ASSIGNMENT: Reproduce the items from their first line through the line containing "ungssicherheit der im", with both of those lines included.

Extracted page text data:

=== Section Start ===

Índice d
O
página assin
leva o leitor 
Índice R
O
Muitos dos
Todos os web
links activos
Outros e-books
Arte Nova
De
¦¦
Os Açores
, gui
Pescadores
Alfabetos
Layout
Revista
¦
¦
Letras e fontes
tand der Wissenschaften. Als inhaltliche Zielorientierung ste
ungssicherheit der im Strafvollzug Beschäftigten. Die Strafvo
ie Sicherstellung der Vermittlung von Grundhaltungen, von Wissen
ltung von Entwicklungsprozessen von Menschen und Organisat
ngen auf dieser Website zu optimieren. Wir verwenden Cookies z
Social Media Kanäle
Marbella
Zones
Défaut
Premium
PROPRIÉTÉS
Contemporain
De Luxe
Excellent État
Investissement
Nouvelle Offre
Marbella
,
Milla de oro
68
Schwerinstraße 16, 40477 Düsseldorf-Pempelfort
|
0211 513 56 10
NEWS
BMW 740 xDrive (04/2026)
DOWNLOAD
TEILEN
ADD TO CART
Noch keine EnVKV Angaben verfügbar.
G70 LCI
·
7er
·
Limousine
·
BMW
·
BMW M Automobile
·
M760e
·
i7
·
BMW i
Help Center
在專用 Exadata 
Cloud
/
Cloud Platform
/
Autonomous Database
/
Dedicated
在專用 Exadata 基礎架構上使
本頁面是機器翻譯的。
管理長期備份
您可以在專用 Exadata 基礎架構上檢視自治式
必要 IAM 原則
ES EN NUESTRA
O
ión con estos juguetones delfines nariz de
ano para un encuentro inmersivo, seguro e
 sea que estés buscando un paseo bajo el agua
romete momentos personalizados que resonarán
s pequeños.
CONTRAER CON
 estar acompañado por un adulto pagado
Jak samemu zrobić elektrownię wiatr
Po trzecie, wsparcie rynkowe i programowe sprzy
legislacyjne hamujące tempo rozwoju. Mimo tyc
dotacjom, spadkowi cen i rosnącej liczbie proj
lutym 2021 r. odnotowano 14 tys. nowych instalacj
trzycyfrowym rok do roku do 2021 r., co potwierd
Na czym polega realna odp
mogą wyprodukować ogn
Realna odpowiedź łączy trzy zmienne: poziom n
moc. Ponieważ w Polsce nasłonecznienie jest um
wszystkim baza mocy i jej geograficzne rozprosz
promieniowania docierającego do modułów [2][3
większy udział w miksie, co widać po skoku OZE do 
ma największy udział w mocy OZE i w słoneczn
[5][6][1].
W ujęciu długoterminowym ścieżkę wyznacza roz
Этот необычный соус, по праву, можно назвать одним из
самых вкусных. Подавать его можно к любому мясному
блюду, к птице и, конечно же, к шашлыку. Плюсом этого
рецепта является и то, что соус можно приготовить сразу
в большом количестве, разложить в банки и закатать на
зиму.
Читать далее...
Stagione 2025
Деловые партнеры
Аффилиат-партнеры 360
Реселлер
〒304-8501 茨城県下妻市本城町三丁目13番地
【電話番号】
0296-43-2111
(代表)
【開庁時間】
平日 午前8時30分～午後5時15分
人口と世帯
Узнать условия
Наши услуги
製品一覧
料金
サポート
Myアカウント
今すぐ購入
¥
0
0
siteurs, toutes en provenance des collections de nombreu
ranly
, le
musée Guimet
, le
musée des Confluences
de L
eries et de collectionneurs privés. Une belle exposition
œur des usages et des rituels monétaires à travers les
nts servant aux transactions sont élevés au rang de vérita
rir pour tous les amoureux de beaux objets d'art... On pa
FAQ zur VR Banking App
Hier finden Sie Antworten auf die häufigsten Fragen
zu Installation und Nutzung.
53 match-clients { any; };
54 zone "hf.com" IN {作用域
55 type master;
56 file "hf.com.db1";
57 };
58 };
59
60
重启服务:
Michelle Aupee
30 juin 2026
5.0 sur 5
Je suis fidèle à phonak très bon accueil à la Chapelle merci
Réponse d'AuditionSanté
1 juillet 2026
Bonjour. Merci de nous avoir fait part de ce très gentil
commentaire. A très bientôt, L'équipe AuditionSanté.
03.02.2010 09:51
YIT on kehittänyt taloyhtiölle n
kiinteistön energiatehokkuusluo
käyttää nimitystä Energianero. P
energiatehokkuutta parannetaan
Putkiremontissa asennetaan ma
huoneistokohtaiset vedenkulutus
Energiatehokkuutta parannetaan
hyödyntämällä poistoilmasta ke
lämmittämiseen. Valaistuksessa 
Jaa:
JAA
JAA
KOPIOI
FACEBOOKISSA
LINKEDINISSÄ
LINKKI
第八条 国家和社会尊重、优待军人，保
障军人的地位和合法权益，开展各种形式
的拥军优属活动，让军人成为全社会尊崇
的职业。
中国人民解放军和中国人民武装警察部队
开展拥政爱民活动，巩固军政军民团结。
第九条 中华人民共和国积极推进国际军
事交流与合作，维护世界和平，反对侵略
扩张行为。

=== Section End ===

RESPONSE AREA:
Índice d
O
página assin
leva o leitor 
Índice R
O
Muitos dos
Todos os web
links activos
Outros e-books
Arte Nova
De
¦¦
Os Açores
, gui
Pescadores
Alfabetos
Layout
Revista
¦
¦
Letras e fontes
tand der Wissenschaften. Als inhaltliche Zielorientierung ste
ungssicherheit der im Strafvollzug Beschäftigten. Die Strafvo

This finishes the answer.